How do we break out of this? Personally and what I now often say to clients from my own experiences, we need to ask: how much do I want this? How much do I want to break free of this? How much do I want what lies on the other side. When undergoing my Shamanic Initiations what often kept me going in some deeply challenging moments was what I was wanting on the other side. The question to ask is: if you want to feel more at peace, if you want more Love, if you want better health, if you want to feel an ease inside you- how much do you want it? And what would you be prepared to do for it? I know there is not much I would not do for the things my heart yearns for.

The paradox can lie often in the fact that the very thing we yearn for can also be that which we are most afraid of. And often this yearning and burning is Spirit’s way of pushing us every forwards. For we do not yearn for something that one some level we have not already attained or tasted.
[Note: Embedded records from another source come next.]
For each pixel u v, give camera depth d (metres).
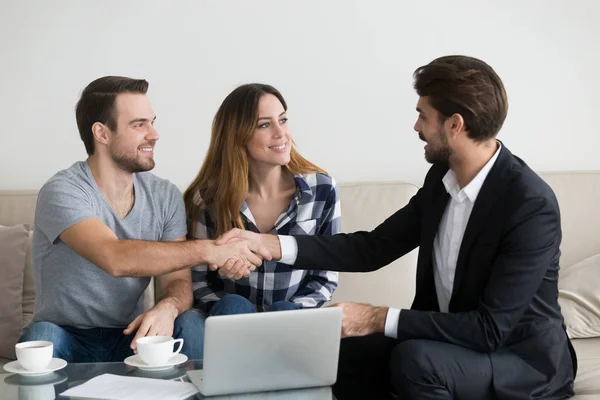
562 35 3.69
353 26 3.59
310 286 2.84
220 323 1.96
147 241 2.48
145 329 2.40
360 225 3.19
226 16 3.54
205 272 2.84
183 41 3.52
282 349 2.04
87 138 2.63
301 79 3.59
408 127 3.64
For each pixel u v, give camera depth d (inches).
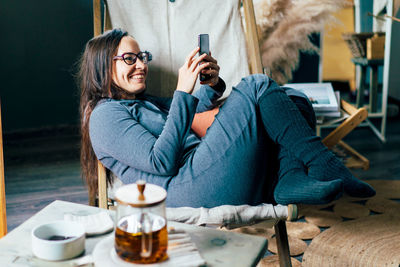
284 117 47.9
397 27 139.8
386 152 106.3
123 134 50.1
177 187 49.8
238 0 69.3
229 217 48.2
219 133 49.1
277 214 48.5
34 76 122.3
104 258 32.6
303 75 105.0
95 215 40.4
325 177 47.3
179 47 67.7
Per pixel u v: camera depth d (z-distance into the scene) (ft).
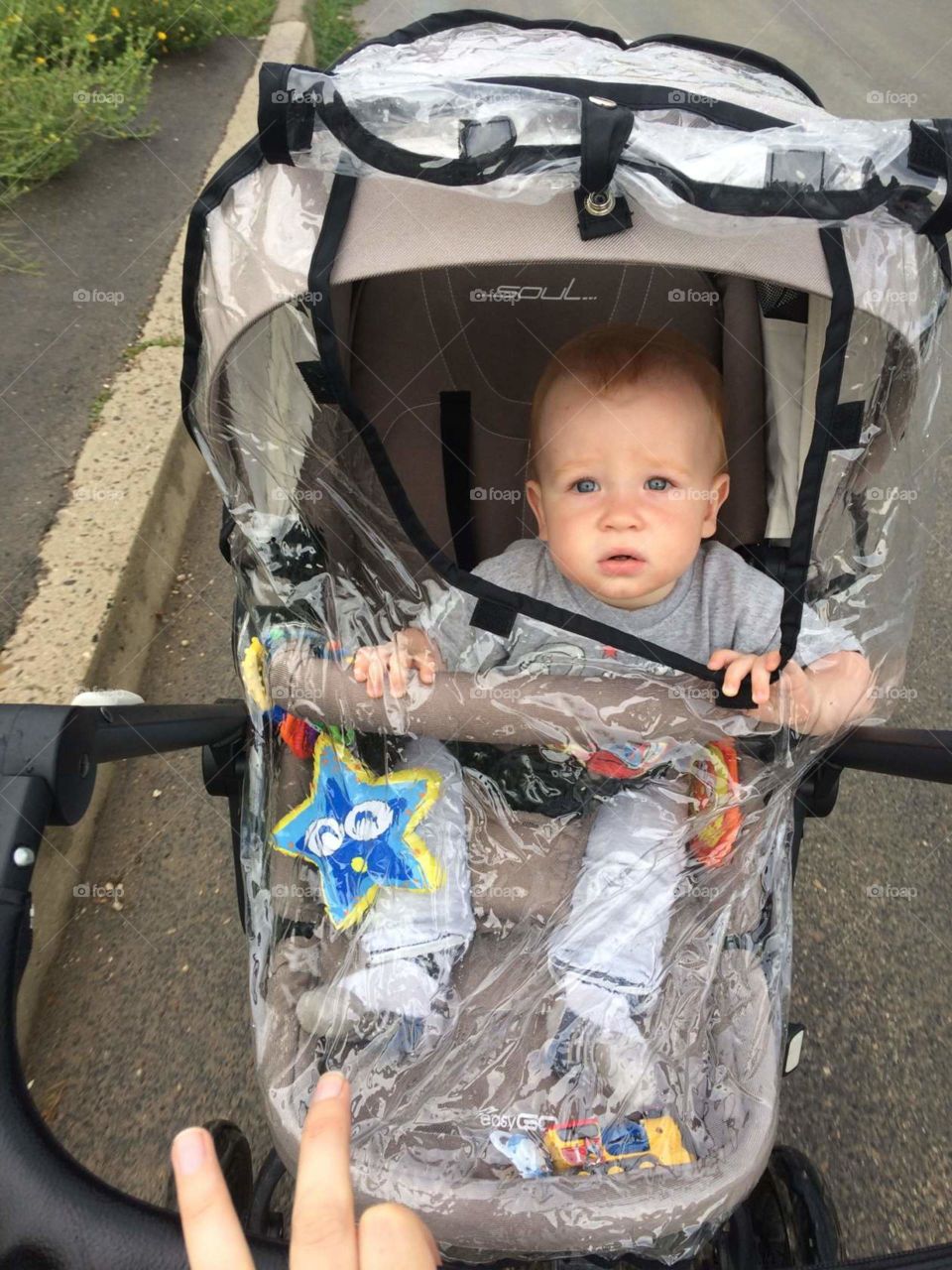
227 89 17.42
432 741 4.67
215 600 9.34
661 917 3.97
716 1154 3.44
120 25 17.38
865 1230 5.43
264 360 4.21
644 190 3.19
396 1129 3.49
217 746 5.01
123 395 10.50
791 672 3.93
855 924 6.90
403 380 5.66
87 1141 5.77
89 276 12.21
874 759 4.39
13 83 13.32
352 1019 3.81
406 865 4.08
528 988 3.88
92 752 3.70
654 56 4.79
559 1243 3.22
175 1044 6.23
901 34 22.02
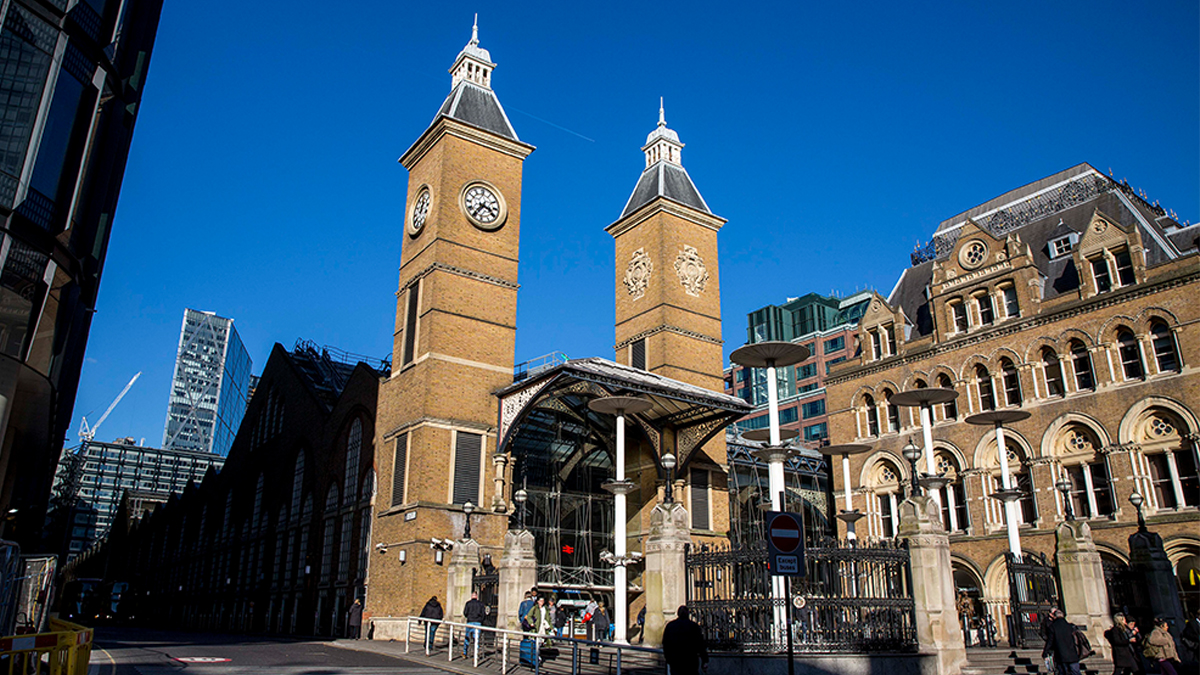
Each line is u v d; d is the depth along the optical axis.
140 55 29.89
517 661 25.28
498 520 39.53
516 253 44.34
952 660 20.38
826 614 19.80
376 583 39.88
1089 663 23.94
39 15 22.39
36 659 14.47
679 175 53.66
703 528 46.22
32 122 22.00
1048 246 46.78
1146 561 28.03
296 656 26.41
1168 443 37.66
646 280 50.91
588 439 47.91
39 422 27.67
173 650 27.98
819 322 108.88
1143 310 39.25
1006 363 44.81
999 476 43.91
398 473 40.06
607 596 44.72
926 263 55.25
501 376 41.94
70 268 24.20
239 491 69.00
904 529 21.67
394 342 44.22
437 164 43.53
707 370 49.66
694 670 14.38
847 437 51.81
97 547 127.62
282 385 63.41
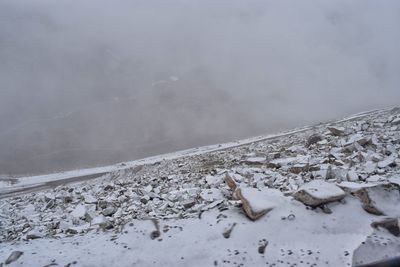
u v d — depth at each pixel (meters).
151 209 10.84
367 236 7.39
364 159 12.85
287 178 11.22
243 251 7.28
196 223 8.36
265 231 7.73
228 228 7.87
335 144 16.45
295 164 13.29
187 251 7.41
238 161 18.94
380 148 14.31
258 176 11.70
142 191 13.26
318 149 16.56
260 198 8.58
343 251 7.04
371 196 8.33
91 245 7.88
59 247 7.92
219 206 9.27
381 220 7.81
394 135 16.12
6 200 22.72
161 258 7.29
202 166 20.12
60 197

Whether that be in the dream world only for now. If you have tasted it once in whatever capacity then its possible you can attain it. Be this Love, Parenthood, Success, Abundance. What can happen is we want Love and to be in a relationship but fear Intimacy. We want Success but feel we are not worthy of the attention, we want Abundance but worry what we will do when we get it- will we somehow lose our Soul in the process?

We need to ask ourselves what do I gain from holding onto my wounds, my old stories? Sure there may be a familiarity, it may even feel comfortable in a strange way, but other than that what are you actually gaining? How is your life enriched by say pushing away intimacy, or believing life must be a struggle? What would it take to change your story? What would it take to say I can be the person who finds the easier path in life, I can be the person who allows their defences down and welcomes intimacy in. Even if you start that shift in the dream scape, in the mental imaginings, that is a large leap in the work. We can dream anything so why limit yourself to the old story?

To want a different life and then not allow that difference to manifest into new ways of thinking or relating turns the notion of healing into some terrible film. Where the protagonist keeps running away from the prize- whatever that may be- only to have it fall into his/her lap, or chase after him or her. Truly in life- we need to meet the things we wish for half way. If we are waiting for our new life to come after us, wrestle our old stories to the ground and make us accept a new way of being- we may well be waiting a very long time.

Being Masters of our own Destiny means showing up, fighting for what we want- and most of the time the fight is with ourselves and being more than willing to let go of the old stories that limited us to make way for the new we wish to be co creators of.